Pleurodesis findings challenge current guidelines

Interventional procedures

By Nicola Garrett

3 Feb 2016

Current guidelines that advocate the avoidance of NSAIDs and use of small chest tubes in patients with malignant pleural effusion undergoing pleurodesis have been challenged by a group of international experts.

Writing in JAMA the research team including Professor Y.C. Gary Lee from Sir Charles Gairdner Hospital in Perth, Western Australia explained that clinicians traditionally avoided NSAIDs because they were thought to reduce the efficacy of the procedure by suppressing acute inflammation caused by pleurodesis agents.

Their 2 x 2 factorial phase III trial involving 320 patients with malignant pleural effusions requiring pleurodesis aimed to assess the effect of analgesia (NSAID vs opiates) and chest tube size on pain and clinical efficacy of the procedure.

Patients undergoing thoracoscopy (n=206) received a 24F chest tube and were randomised to receive NSAIDs or opioids.

Those not undergoing thoracoscopy were randomised into four groups: 24F chest tube plus opioids; 24F tube plus NSAIDs; 12F tube plus opioids; and 12F tube plus NSAIDs.

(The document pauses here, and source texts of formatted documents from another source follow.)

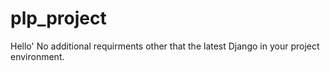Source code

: # plp_project

Hello'
No additional requirments other that the latest Django in your project environment.
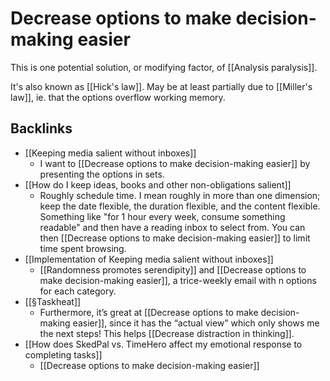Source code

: # Decrease options to make decision-making easier
This is one potential solution, or modifying factor, of [[Analysis paralysis]].

It's also known as [[Hick's law]]. May be at least partially due to [[Miller's law]], ie. that the options overflow working memory.

## Backlinks
* [[Keeping media salient without inboxes]]
	* I want to [[Decrease options to make decision-making easier]] by presenting the options in sets.
* [[How do I keep ideas, books and other non-obligations salient]]
	* Roughly schedule time. I mean roughly in more than one dimension; keep the date flexible, the duration flexible, and the content flexible. Something like "for 1 hour every week, consume something readable" and then have a reading inbox to select from. You can then [[Decrease options to make decision-making easier]] to limit time spent browsing.
* [[Implementation of Keeping media salient without inboxes]]
	* [[Randomness promotes serendipity]] and [[Decrease options to make decision-making easier]], a trice-weekly email with n options for each category.
* [[§Taskheat]]
	* Furthermore, it’s great at [[Decrease options to make decision-making easier]], since it has the “actual view” which only shows me the next steps! This helps [[Decrease distraction in thinking]].
* [[How does SkedPal vs. TimeHero affect my emotional response to completing tasks]]
	* [[Decrease options to make decision-making easier]]

<!-- #Life -->

<!-- {BearID:99F93717-E786-402A-B162-0DAFF699FA27-15756-000013034EF2E053} -->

Patients prescribed NSAIDs reported similar pain levels to those prescribed opioids but the NSAID group required more rescue analgesia.

The type of painkiller used also appeared to have little effect on the success of the procedure, results showed.

Pleurodesis failure at three months in the opioid group was 20% compared to 23% in the NSAID group, a finding that met the criteria for non- inferiority (difference −3%, p=0·004), set at –15% throughout the study.

“The findings reassure people that NSAIDs are okay to use during pleurodesis…it won’t dampen the efficacy,” Professor Lee told the limbic.

However in a finding that challenges current guidelines, the researchers discovered that while the small chest tubes were associated with slightly less pain compared with the larger tubes, they were significantly more likely to result in pleurodesis failure (30% vs 24%).

“There’s no clear cut winner – the bigger drain is more painful but works a little bit better,” Professor Lee said.

“In the end it comes down to individual choice — whether you think a 6% higher success rate warrants the pain or not,” he added.